The Ache that Follows: Why Our "Japa" Dream Isn't Just About Money
- Nnamdi Nwogwugwu
- Nov 19
- 2 min read
In Nigeria today, the word "Japa"—the mass exodus of young professionals—is less about migrating for money and more about finding the space to breathe. But what happens when we reach that "better place" and discover the deepest ache we sought to escape was inside us all along?
This profound question is explored in Nnamdi Nwogwugwu’s powerful novel, Once Upon a Time in the Shadows of War and Winter: The Winter and The Ash.
THE UNSPOKEN WAR
A Legacy of Silence:
The protagonist, Kasi, flees to the Soviet Union not from modern woes, but from the crushing silence left by his father after the Biafran War. This silence becomes a form of intergenerational trauma passed down to the son. The book exposes how Nigerian political wounds linger, proving that for many, the civil war "just changed uniform"
The Diaspora Mirror:
Kasi's story reflects today's conversations around national unity. The unspoken tension between students—Igbo, Yoruba, Ikwerre—shows how political and tribal resentments survive the journey, becoming "roommates" in exile.
The True Cost of Escape:
Kasi quickly learns that exile is not a physical place; it begins when silence is all you have left. His disillusionment highlights the universal truth that migration often exchanges external struggles for internal, psychological ones. His journey from warmth to Moscow's punishing cold mirrors the emotional drain many in the current "Japa" wave feel when the dream of stability collides with the reality of isolation and hidden suffering abroad.

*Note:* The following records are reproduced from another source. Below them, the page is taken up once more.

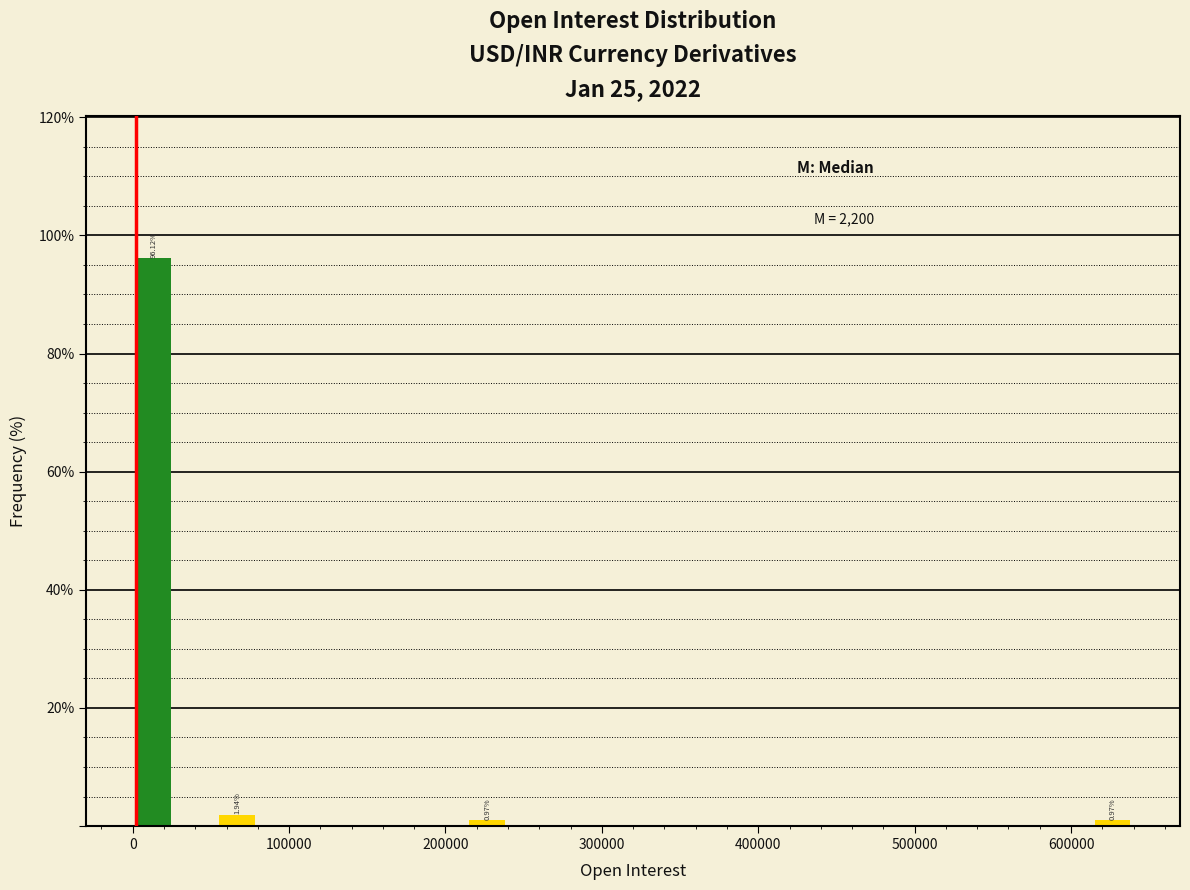

Read against the x-axis, roughly where is the centre of the tallest bar?

10000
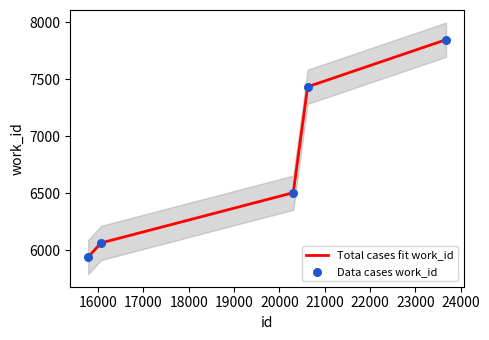

What is the minimum value for Total cases fit work_id?

5943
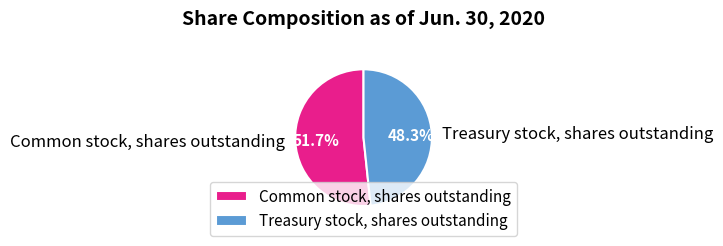

To the nearest percent, what is the average slice percentage?

50%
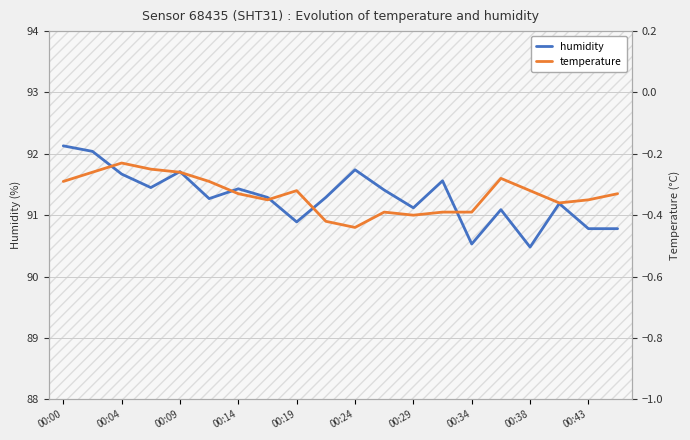

What is the smallest value displayed?

-0.4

FINDING THE SONG AFTER THE SILENCE
The novel offers a path toward healing not in escape, but in reclamation. Amara, Kasi's cousin, ultimately travels to Russia to become the "story keeper," choosing to speak the truth her father could not.
The final act of love is reclaiming the name Nkasiobi (Comfort for the soul) for the next generation. This is the novel's final message: we must confront the inherited silence and name the trauma, so that the future can finally be whole.

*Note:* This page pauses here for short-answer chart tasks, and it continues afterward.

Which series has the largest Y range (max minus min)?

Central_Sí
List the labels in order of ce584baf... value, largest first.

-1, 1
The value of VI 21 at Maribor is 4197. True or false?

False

"Grief is proof of meaning... Of something sacred having once passed through your life and left you marked."
The book challenges all of us—whether we Japa or stay—to choose remembrance, language, and truth, rather than letting the silence bury us.
What's Your Story?
Have you experienced the "Japa" paradox? What unspoken trauma did you carry with you when you left, or do you still carry now?